To start, notice that $|-x^2+6x| > 13$ iff $-x^2+6x > 13$ or $-x^2+6x < -13$. Hence, we need to solve these two inequalities and merge the two solutions.

First inequality:

$13 < -x^2+6x$

$x^2-6x+13 < 0$

$(x-3)^2+4 < 0$ (1)

Second inequality:

$-13 > -x^2+6x$

$x^2-6x-13 > 0$

$(x-3)^2-22 > 0$ (2)

For what values of $x$ do inequalities (1) and (2) hold?

Answer 2

The Graphical Approach

You could start off with a bit of simplification $g(x) = |f(x)| = |-x^2 + 6x| = |x(x-6)|$.

Drawing the graph of $f(x) = x(x-6)$ shouldn't be particularly challenging. You know where the roots are (from inspection of the factorised form) and you can simply point-test to see whether each part of the graph ($x<0$, $0<x<6$ and $x>6$) lies above the x-axis or not.

After that, sketch the modulus curve. $|f(x)|$ means that all outputs must become positive, so simply reflect the bottom half of the curve along the x-axis and delete everything underneath it.

Then draw the line $y = 13$. Find the intersections between $g(x)$ and $y=13$ and simply look at the regions for which $g(x) > 13$.

Answer 3

You can distinguish between the following two cases:

Case 1: $-x^2+6x \geq 0$

First solve this. Then the equation, which has to be solved is $-x^2+6x > 13$.

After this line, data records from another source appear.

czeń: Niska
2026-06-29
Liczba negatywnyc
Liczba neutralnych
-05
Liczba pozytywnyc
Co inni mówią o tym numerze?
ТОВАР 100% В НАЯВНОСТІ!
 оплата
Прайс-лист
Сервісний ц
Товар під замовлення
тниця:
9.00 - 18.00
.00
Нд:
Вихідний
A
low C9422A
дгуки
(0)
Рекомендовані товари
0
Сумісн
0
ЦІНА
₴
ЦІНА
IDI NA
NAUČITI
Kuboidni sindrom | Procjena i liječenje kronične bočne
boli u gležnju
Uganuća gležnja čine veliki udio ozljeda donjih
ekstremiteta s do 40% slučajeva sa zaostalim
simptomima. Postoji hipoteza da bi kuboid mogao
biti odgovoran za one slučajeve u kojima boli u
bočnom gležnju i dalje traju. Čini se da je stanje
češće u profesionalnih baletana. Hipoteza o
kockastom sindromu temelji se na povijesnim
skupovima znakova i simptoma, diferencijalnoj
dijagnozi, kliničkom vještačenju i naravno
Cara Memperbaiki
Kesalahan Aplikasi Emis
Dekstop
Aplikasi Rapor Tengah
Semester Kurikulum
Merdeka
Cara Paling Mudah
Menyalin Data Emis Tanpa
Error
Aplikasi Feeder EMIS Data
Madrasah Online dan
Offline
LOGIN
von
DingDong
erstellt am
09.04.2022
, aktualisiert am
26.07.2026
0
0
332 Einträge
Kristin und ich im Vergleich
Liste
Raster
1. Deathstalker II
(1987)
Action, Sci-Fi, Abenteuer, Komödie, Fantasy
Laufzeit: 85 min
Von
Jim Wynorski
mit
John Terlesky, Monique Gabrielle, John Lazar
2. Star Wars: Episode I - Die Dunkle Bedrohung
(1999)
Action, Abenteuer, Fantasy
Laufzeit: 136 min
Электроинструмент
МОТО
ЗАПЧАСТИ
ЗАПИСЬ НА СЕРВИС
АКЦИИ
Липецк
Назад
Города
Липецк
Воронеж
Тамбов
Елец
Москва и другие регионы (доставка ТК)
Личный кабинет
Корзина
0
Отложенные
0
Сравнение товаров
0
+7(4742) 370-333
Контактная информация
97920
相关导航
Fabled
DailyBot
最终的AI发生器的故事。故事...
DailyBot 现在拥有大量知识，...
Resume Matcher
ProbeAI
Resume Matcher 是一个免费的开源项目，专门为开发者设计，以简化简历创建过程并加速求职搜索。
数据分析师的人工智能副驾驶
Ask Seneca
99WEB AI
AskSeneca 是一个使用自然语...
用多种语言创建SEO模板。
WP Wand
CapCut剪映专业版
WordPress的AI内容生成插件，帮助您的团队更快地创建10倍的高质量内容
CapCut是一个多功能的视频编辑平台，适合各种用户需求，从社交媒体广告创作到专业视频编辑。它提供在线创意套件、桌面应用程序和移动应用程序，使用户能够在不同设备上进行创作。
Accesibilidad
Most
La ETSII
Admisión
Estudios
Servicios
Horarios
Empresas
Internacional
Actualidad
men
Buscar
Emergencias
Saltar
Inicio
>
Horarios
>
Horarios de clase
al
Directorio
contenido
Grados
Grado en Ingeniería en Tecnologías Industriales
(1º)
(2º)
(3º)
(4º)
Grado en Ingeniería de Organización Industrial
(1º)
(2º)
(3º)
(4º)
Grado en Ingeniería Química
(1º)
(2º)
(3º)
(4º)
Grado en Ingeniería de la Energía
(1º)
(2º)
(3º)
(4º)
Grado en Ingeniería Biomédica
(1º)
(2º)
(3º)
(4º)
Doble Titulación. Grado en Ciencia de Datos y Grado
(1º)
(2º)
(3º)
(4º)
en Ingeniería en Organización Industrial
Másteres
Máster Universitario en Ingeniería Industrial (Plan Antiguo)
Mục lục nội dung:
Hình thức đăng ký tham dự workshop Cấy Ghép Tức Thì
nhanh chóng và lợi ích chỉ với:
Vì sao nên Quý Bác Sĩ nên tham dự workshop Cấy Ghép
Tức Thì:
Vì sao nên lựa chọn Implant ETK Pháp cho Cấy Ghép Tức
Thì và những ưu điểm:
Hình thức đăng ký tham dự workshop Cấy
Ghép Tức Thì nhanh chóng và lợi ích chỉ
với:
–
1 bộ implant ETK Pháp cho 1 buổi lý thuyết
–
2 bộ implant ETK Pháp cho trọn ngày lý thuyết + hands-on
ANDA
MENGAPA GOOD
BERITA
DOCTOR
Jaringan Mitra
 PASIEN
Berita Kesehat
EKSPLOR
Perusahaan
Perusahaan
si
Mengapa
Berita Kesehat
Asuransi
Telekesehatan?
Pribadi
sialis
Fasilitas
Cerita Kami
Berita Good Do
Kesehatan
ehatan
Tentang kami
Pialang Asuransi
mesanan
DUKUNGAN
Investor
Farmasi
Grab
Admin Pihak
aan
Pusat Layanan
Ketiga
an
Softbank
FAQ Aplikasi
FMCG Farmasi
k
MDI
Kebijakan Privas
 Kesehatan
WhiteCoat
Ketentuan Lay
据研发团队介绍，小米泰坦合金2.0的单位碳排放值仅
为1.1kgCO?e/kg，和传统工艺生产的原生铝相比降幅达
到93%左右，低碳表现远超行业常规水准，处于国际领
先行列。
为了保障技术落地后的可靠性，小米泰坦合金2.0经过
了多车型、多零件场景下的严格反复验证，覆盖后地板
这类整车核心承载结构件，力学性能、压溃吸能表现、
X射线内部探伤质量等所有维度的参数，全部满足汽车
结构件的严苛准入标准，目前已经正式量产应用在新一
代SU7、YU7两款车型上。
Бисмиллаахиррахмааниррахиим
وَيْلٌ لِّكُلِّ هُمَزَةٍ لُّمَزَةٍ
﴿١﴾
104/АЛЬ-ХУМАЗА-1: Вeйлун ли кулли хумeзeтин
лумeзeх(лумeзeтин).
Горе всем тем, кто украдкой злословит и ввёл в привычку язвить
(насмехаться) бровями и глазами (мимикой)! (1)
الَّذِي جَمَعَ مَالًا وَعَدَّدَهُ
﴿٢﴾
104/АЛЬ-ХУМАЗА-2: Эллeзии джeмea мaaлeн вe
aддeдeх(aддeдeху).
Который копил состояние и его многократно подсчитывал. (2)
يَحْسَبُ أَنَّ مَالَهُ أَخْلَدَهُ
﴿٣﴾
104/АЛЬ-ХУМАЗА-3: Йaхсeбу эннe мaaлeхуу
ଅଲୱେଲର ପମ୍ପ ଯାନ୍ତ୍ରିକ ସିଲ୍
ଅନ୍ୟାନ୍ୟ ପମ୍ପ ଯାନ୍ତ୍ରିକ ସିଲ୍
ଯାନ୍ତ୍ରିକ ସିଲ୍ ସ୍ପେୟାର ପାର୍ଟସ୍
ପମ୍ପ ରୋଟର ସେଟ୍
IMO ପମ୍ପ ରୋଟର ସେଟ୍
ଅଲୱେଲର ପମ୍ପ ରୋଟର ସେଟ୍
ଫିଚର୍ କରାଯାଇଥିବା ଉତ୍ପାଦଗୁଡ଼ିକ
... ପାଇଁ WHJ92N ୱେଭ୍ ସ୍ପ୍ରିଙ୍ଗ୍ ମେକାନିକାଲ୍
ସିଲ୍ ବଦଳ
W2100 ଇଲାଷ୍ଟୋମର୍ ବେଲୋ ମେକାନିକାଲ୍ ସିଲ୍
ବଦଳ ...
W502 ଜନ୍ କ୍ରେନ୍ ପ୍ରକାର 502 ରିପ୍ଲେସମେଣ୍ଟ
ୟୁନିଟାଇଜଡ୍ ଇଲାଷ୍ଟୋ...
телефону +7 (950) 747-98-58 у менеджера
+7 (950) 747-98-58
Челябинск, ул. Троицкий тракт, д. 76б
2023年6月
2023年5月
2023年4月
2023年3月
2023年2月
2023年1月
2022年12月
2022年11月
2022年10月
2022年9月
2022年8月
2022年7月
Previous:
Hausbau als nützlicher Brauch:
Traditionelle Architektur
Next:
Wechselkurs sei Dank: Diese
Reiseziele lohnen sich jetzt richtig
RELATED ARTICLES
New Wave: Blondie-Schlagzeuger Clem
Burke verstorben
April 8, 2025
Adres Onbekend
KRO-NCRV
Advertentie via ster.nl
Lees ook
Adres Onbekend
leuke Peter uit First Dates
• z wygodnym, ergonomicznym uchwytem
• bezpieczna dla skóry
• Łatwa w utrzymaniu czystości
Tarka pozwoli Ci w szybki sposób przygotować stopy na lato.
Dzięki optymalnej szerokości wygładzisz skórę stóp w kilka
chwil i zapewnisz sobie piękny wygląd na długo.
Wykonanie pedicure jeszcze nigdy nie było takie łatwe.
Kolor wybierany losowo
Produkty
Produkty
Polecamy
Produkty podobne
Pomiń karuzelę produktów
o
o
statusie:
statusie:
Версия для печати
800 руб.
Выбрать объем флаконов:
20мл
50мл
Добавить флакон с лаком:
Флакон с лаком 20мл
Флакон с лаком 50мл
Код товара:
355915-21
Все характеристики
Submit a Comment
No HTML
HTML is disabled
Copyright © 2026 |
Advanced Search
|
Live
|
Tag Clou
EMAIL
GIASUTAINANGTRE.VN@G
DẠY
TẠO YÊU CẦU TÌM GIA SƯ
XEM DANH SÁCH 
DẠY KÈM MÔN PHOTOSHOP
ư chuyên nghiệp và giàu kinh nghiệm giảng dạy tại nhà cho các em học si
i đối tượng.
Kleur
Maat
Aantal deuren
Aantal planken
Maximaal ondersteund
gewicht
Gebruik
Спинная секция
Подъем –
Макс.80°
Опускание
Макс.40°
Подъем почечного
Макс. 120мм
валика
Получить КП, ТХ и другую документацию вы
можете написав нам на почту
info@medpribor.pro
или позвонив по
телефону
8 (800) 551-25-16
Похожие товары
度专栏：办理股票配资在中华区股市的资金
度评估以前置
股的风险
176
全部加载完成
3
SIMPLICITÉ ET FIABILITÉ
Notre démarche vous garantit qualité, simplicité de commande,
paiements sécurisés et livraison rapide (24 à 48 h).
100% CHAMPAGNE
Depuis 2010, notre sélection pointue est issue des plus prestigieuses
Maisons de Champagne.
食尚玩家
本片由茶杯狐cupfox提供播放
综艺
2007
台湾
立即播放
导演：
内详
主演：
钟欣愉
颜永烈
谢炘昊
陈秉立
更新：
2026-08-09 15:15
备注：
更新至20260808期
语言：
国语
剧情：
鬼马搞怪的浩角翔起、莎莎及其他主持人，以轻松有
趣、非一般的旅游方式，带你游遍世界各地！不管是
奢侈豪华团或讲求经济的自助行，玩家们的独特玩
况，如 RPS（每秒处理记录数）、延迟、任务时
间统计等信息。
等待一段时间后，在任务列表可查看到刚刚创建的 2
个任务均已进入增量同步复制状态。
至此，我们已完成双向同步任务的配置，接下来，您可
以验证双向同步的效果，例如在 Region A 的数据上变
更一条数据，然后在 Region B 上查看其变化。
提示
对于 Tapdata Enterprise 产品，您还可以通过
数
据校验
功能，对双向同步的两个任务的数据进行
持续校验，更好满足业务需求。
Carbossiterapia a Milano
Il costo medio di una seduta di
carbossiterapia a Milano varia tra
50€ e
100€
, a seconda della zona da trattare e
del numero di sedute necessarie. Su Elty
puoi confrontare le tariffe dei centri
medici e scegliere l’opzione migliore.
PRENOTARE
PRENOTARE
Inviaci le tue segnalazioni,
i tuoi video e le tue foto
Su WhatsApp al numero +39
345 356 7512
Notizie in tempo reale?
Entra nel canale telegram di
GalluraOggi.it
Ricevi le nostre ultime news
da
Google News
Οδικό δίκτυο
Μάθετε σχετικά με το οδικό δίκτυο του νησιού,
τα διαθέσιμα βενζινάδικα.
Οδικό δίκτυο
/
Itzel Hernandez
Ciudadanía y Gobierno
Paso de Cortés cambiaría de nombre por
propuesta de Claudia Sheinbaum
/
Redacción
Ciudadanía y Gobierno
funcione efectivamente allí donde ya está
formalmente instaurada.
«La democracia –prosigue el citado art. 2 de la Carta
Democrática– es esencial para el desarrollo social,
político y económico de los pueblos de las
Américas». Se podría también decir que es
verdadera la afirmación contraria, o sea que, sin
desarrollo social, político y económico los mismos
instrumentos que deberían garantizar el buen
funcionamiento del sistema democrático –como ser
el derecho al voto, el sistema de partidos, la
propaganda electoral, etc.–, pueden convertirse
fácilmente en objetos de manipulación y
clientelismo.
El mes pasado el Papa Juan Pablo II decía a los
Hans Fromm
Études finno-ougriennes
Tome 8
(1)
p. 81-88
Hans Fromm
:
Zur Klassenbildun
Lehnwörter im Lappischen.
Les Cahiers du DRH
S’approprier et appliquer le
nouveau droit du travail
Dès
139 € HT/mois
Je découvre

The two solutions I lable $L_{11}$ and $L_{12}$. Then the solution for the first case is $L_1=L_{11} \wedge L_{12}$

Case 2: $-x^2+6x < 0$

Solve this. Then the equation, which has to be solved is $x^2-6x > 13$.

Then the solution for the second case is $L_2=L_{21} \wedge L_{22}$

The solution for the whole equation is $L = L_1 \vee L_2$